◆ Source:
[Begin]
- red russian or dino kale (1 bunch)
- red or yellow tomatoes (2-3 fruits)
- green tomatoes (3-4 fruits)
- cayenne peppers (2 fruits)
- bell peppers (3 fruits)
- brussel sprouts or snap peas (3/4 pound)
- broccoli (1-3 crowns)
- napa cabbage (1-2 heads)
- green onions, red or yellow (1 bunch)
- carrots (1 bunch)
- daikon radish or turnips (1 bunch)
- delicata or butternut squash (1 fruit)
- garlic (2 heads)
- optional: dozen eggs and/or sprouts
- Last COMMUNITY WORKDAY/SKILLSHARE of the season. THIS Saturday, October 25 – garlic planting, prepping high tunnel for spring planting, maybe assembling part of the timber frame.
- Extra produce available for sale for general sales. We can deliver if you are in our delivery route:
onions $1.75/pound
red onions $2/pound
kale $3/bunch
cabbage (coming up in a few weeks) $3/pound
potatoes $1.50/pound
- The official final distribution day is October 29. That means 2 more weeks. We want to extend the abundance of the season to you, so are offering an extra week of shares, November 5. The cost is your standard weekly charge. If you have contributed 5 hours of time to the farm this season then this extra week is on the house.
- Soul Fire handcrafted calendula-comfrey salve made with olive oil, beeswax and our own naturally grown herbs. Ample 4 ounce jars for only $9 (50% of retail). Show some love to your skin as autumn air advances. Free delivery with your CSA share on October 22 and 29. Order ahead. Limited availability. Sign up form here.
- We are retiring our current 18 months old laying hens, and offering them at $5 per bird.
- Please read about our plans for Sabbatical next year in Newsletter #13, as we take the time to do some powerful reflection and development our organization, infrastructure and international networks of solidarity with farmers.
- Please RETURN YOUR BOXES. You can leave them where you get your delivery. If you break them down, please make sure not to tear or bend any of the tabs, or just leave the assembled box for us and we are happy to break it down.
- WASHING YOUR VEGGIES. We do not extensively wash veggies before delivering them to you. We will do some washing if there is a lot of dirt on greens and we always rinse root crops. In general, this allows the food to stay fresher longer. It also means you need to wash your veggies before consuming them. For greens: fill a bowl with cold water. Soak greens in water for a minute. Drain water and repeat two more times. Dirt will rinse to the bottom. Bugs should float to the top.
[End]
◆ Data:
[Begin]
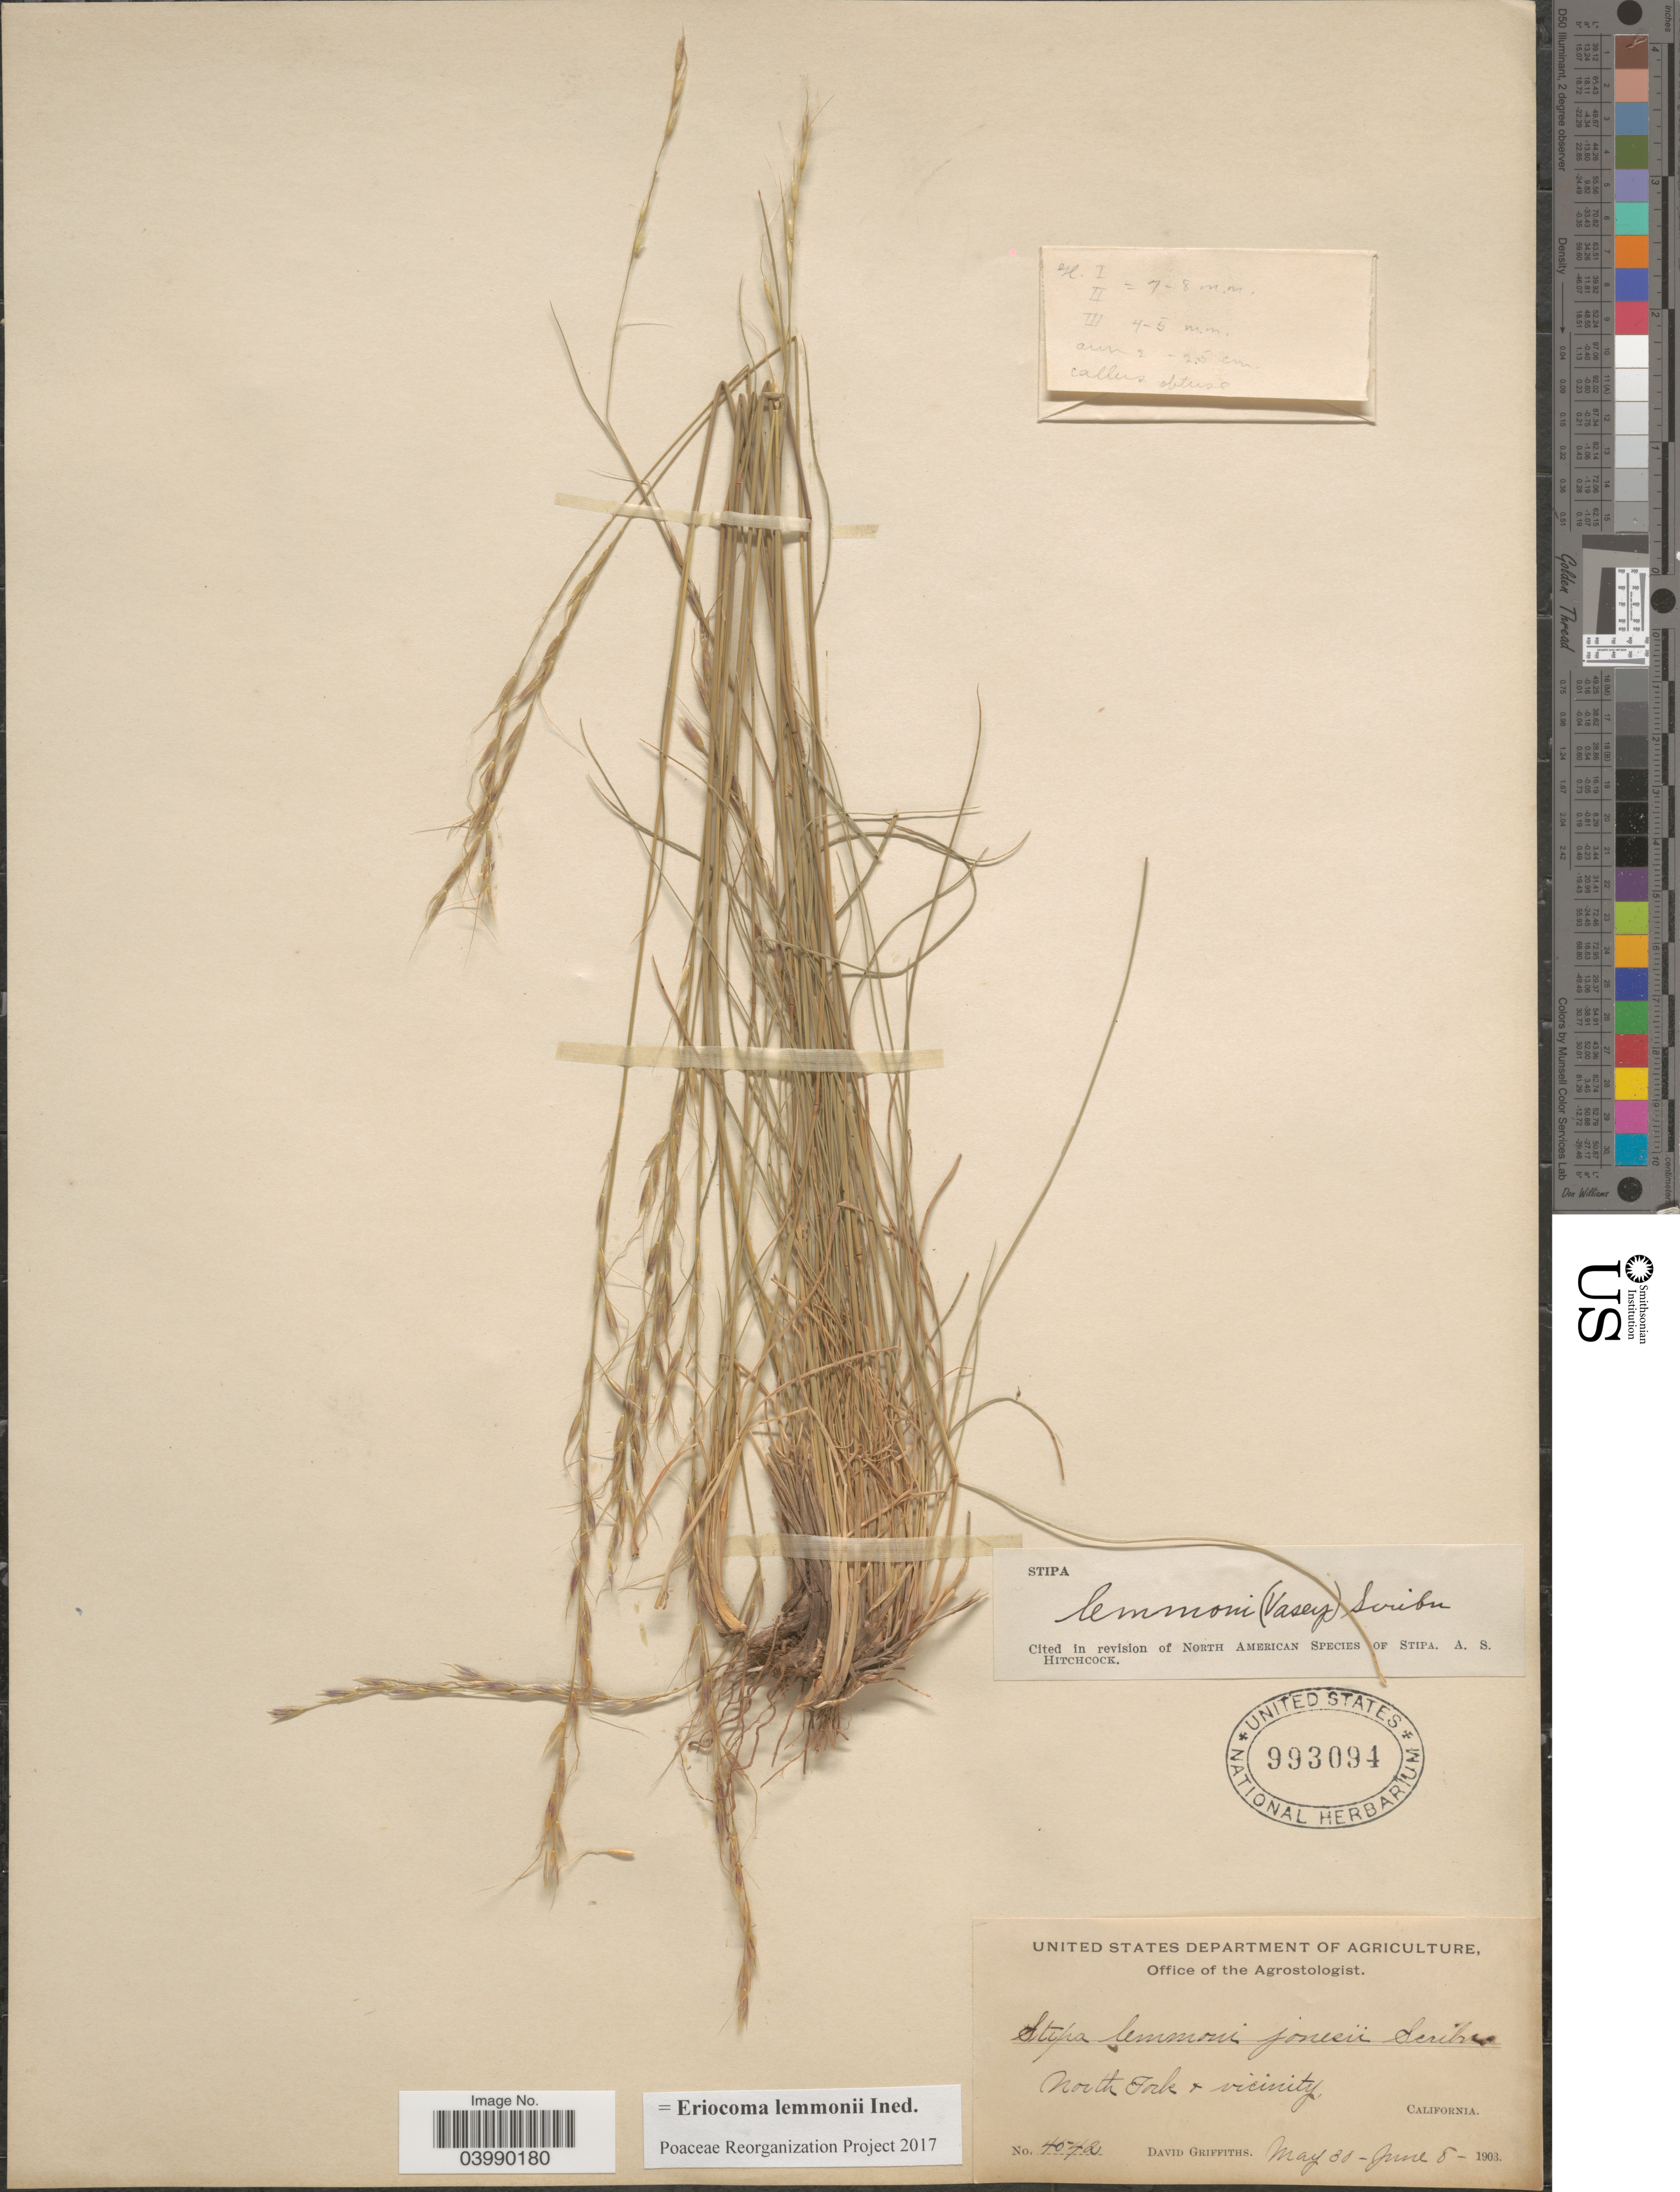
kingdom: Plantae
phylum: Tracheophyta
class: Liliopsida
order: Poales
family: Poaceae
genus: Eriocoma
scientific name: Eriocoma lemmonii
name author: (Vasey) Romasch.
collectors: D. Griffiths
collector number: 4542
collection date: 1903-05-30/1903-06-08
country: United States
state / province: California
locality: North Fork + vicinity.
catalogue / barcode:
[End]
◆ Your instructions:
Reproduce the portion of the farm newsletter that opens with "- red russian" and closes with "turnips (1 bunch)", changing "carrots" to "beets".

◆ Expected answer:
- red russian or dino kale (1 bunch)
- red or yellow tomatoes (2-3 fruits)
- green tomatoes (3-4 fruits)
- cayenne peppers (2 fruits)
- bell peppers (3 fruits)
- brussel sprouts or snap peas (3/4 pound)
- broccoli (1-3 crowns)
- napa cabbage (1-2 heads)
- green onions, red or yellow (1 bunch)
- beets (1 bunch)
- daikon radish or turnips (1 bunch)